▶ **EXERCISE PROMPT**: Condense the paragraph that begins "In responding to almost any type of stimulus" in the target-cell adaptation text into a short bulleted list that keeps its main facts.

NCBI Bookshelf. A service of the National Library of Medicine, National Institutes of Health.

Alberts B, Bray D, Lewis J, et al. Molecular Biology of the Cell. 3rd edition. New York: Garland Science; 1994.

Bookshelf ID: NBK28342

Target-Cell Adaptation

Introduction

In responding to almost any type of stimulus, cells and organisms typically can detect the same percent change in a signal over a very wide range of stimulus intensities. At the cellular level this requires that target cells undergo a process of adaptation or desensitization, whereby, when they are exposed to a stimulus for a prolonged period, their response to it decreases. In this way a cell reversibly adjusts its sensitivity to the stimulus. In the case of chemical signaling, adaptation enables cells to respond to changes in the concentration of a signaling ligand (rather than to the absolute concentration of the ligand) over a very wide range of absolute concentrations. The general principle is simple: adaptation is achieved through a negative feedback that operates with a delay. The negative feedback means that a strong response modifies the machinery for making that response and so turns itself off; but thanks to the delay, a sudden change in the stimulus is able to make itself felt strongly for a short period before the negative feedback has time to act.

▶ **INFORMATION SUPPLIED**:

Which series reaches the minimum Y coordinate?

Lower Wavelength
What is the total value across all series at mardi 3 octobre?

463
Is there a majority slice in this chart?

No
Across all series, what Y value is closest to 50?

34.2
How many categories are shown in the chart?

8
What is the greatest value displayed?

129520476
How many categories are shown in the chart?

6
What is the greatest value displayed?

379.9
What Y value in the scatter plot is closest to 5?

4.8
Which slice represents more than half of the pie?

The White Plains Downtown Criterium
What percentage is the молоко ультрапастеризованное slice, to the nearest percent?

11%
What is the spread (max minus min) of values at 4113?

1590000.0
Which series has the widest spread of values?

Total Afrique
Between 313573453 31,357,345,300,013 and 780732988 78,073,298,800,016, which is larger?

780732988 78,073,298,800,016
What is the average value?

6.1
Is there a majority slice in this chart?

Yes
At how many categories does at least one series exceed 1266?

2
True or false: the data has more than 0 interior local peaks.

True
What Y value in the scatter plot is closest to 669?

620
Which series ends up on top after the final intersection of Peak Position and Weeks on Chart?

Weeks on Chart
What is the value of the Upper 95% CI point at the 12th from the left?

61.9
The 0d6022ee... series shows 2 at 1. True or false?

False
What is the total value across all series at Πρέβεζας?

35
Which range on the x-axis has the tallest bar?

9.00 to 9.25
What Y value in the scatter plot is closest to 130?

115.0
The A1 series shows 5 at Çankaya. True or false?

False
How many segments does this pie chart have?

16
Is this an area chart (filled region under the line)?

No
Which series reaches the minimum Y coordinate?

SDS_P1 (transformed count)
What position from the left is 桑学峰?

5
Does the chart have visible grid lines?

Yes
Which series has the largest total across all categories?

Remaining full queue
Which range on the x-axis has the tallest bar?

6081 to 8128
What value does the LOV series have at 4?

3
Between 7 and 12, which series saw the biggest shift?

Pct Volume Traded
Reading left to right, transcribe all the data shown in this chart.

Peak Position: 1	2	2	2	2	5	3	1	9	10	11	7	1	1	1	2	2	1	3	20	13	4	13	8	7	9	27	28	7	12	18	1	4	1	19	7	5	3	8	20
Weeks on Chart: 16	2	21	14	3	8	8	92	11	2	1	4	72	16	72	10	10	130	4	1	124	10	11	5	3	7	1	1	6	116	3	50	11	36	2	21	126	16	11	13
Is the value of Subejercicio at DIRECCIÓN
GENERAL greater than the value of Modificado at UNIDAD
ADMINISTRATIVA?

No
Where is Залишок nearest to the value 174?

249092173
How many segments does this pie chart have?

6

▶ **WRITTEN ANSWER**:
- Cells and organisms can detect the same percent change in a signal across a very wide range of stimulus intensities.
- This requires adaptation (desensitization): under prolonged exposure to a stimulus, a target cell's response decreases, so the cell reversibly adjusts its sensitivity.
- In chemical signaling, adaptation lets cells respond to changes in ligand concentration, rather than to absolute concentration, over a very wide range of absolute concentrations.
- Adaptation works through negative feedback with a delay: a strong response modifies the machinery that produces it and turns itself off.
- Because of the delay, a sudden change in the stimulus is felt strongly for a short period before the feedback acts.